**PROBLEM TO SOLVE:** After locating the line with "Printable worksheets are fun tasks for" in the data that follows, return it and every later line exactly, up to and including the line with "these worksheets as".

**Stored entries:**
● ● ● ●

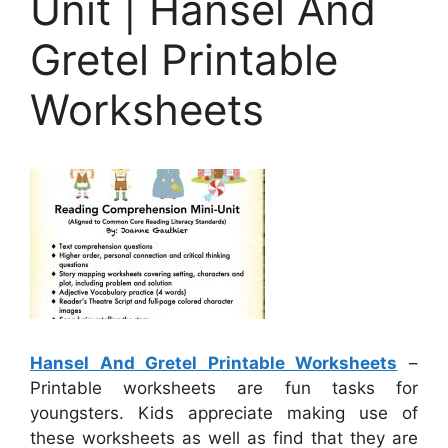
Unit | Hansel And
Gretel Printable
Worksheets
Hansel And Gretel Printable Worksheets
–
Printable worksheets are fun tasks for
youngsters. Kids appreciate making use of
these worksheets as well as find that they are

● ● ● ●

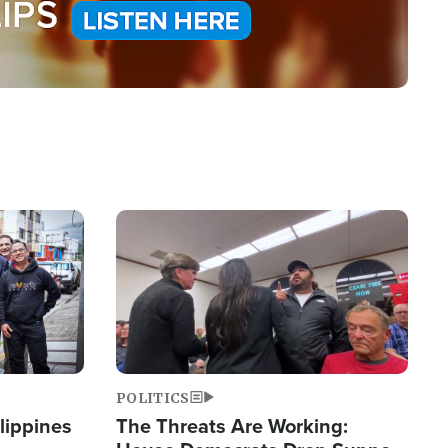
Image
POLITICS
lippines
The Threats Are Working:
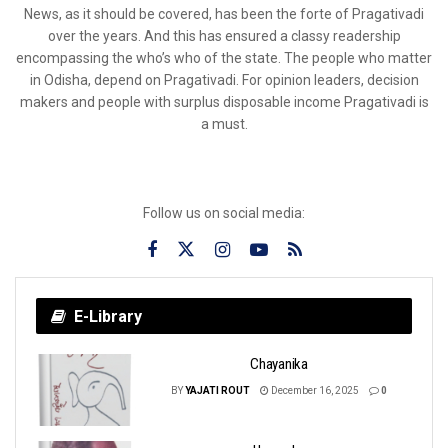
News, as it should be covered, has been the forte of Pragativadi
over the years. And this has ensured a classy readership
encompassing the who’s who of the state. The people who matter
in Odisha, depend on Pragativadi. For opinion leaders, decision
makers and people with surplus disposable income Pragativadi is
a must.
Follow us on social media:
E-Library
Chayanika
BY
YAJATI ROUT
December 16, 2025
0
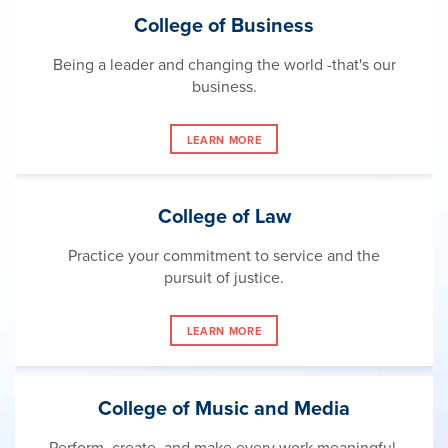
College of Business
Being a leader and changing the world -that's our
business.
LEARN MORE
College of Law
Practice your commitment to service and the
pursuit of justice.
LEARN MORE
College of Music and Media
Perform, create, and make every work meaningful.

● ● ● ●

**RESULT OF THIS TASK:**
Printable worksheets are fun tasks for
youngsters. Kids appreciate making use of
these worksheets as well as find that they are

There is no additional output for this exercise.